Se extiende la protección de la ley a todo tipo de personas físicas, no solo a los consumidores sino también a autónomos.

En primer lugar, se refuerzan las obligaciones de transparencia, concretamente en el ámbito de la publicidad y la información precontractual.

Por un lado, se regula la información básica que deberá figurar en la publicidad de los préstamos inmobiliarios (art. 6) así como la obligación del Banco (prestamista o del intermediario) de ofrecer la información personalizada (art. 10)  y, en particular, la documentación e información precontractual que debe proporcionarse necesariamente con una antelación mínima de diez días a la firma del contrato a fin de que el consumidor pueda tomar una decisión fundada sobre la conveniencia de celebrar o no el contrato de préstamo (art. 14).

A su vez, se da mayor relevancia a la figura de los notarios  ̶̶  que serán quien el prestatario haya elegido (art. 15.1)  ̶̶  ya que se les obliga a velar por el cumplimiento de los requisitos del proceso y garantizar que el prestatario sepa qué está contratando y bajo qué condiciones.  En este sentido el art. 15.6 de la Ley, indica que el notario, a fin de cumplir con el principio de transparencia material, expedirá un acta notarial  ̶̶ gratuita ̶̶  poniendo de manifiesto y bajo su responsabilidad, que el prestatario comprende y acepta el contenido de los documentos descritos, además de dar fe del cumplimiento de los requisitos establecidos por la Ley.

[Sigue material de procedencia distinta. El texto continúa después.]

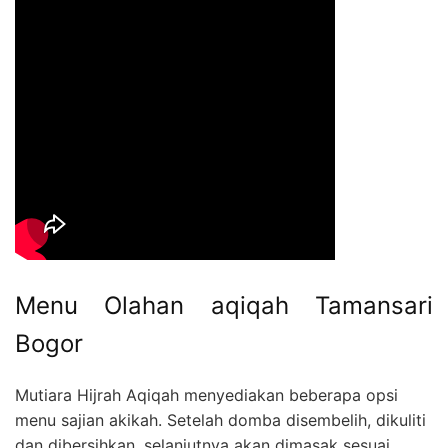
Menu Olahan aqiqah Tamansari
Bogor
Mutiara Hijrah Aqiqah menyediakan beberapa opsi
menu sajian akikah. Setelah domba disembelih, dikuliti
dan dibersihkan, selanjutnya akan dimasak sesuai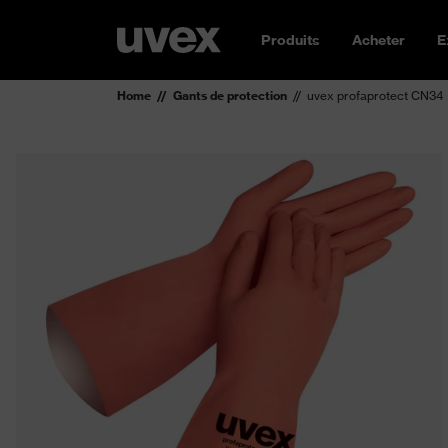
Produits
Acheter
E
Home
Gants de protection
uvex profaprotect CN34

La ley impone al prestamista el deber de evaluar la solvencia del prestatario previamente a la concesión del préstamo (art. 11), de tal manera que no se concederá el crédito en caso de que no se supere el test de solvencia.

En cuanto a los gastos hipotecarios, se establece una regla imperativa de distribución de los gastos derivados del préstamo (art. 14.1 [e]) por lo que todos los gastos, por tanto el Impuesto de Actos Jurídicos Documentos (AJD), copias del notario, los gastos del registro y de la gestoría, excepto el de tasación, tendrán que ser asumidos por las entidades financieras. Una novedad es que los tasadores podrán ser escogidos por el cliente entre independientes que sean sociedades de tasación o personas físicas.

Finalmente, otras de las novedades que incorpora la nueva Ley a destacar son:

Requerimiento previo mínimo de un mes

  1. Que las cuantías vencidas y no pagadas asciendan como mínimo al: 3% del capital o 12 mensualidades —en la 1ª mitad del préstamo—
  2. O al 7 % del capital o 15 mensualidades —en la 2ª mitad del préstamo—. (Art. 24).